■ **Consegna**:
Rispondi alle domande seguenti usando il testo sul film Nella città l’inferno.
(a) Da quale romanzo è tratto il film e in che anno fu pubblicato?
(b) Di che cosa viene accusata a torto Lina?
(c) Di quale carcere era distaccamento, a quel tempo, la prigione delle Mantellate?

■ **Testo in esame**:
****************************************
Stasera in tv Nella città l’inferno, con Anna Magnani e Giulietta Masina

Stasera in tv su Rete 4 alle 00,45 Nella città l’inferno, un film del 1959 diretto da Renato Castellani. Il film è tratto dal romanzo Roma, via delle Mantellate, pubblicato nel 1953 da Isa Mari (pseudonimo di Luisa Rodriguez Mercurio, figlia dell’attore e regista del tempo del muto Febo Mari) ed è basato su una personale esperienza dell’autrice che per motivi politici era stata rinchiusa in quel carcere per 8 mesi. Prodotto da Giuseppe Amato, con la sceneggiatura di Suso Cecchi d’Amico e Renato Castellani, con la fotografia di Leonida Barboni, il montaggio di Jolanda Benvenuti, le scenografie di Ottavio Scotti, i costumi di Beni Montresor e le musiche di Roman Vlad, Nella città l’inferno è interpretato da Anna Magnani, Giulietta Masina, Myriam Bru, Renato Salvatori, Alberto Sordi, Cristina Gaioni, Anita Durante, Milly Monti, Marcella Rovena, Miranda Campa, Sergio Fantoni.

Trama
A torto accusata di furto, l’ingenua Lina finisce nel carcere femminile delle Mantellate. Egle, una recidiva dal passato torbido, la prende subito in simpatia e si mette a insegnarle qualcosa della vita. Cambieranno entrambe: una in un senso, l’altra in quello opposto, ma il carcere resta sempre un inferno.

Nella città l’inferno (1959) di Renato Castellani, merita una particolare menzione perché è il primo film italiano del sottogenere cinematografico comunemente definito ‘Women in prison’ o WIP, che negli anni Settanta conoscerà la sua vera e propria esplosione connotandosi di un marcato erotismo. Qui siamo invece ancora sul terreno del Neorealismo, corrente della quale il regista Castellani fu un esponente minore, bollato dalla critica come neorealista ‘rosa’, per l’eccesso di sentimentalismo presente nelle sue opere, come Due soldi di speranza. Nella città l’inferno infatti non scivola su quel terreno patinato e si mantiene saldamente su quello di un affresco ben riuscito di un microuniverso carcerario femminile, in particolare quello della prigione delle Mantellate, a quel tempo distaccamento di Regina Coeli.
****************************************
■ **Dati forniti**:

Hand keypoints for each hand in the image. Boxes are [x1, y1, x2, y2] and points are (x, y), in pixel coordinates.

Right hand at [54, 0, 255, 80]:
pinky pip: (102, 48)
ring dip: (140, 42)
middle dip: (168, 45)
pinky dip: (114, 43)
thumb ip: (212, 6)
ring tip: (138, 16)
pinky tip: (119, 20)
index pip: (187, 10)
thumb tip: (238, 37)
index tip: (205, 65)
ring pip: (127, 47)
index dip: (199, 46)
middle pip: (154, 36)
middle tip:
****************************************
■ **Risposta**:
(a) Dal romanzo Roma, via delle Mantellate, pubblicato nel 1953.
(b) Di furto.
(c) Di Regina Coeli.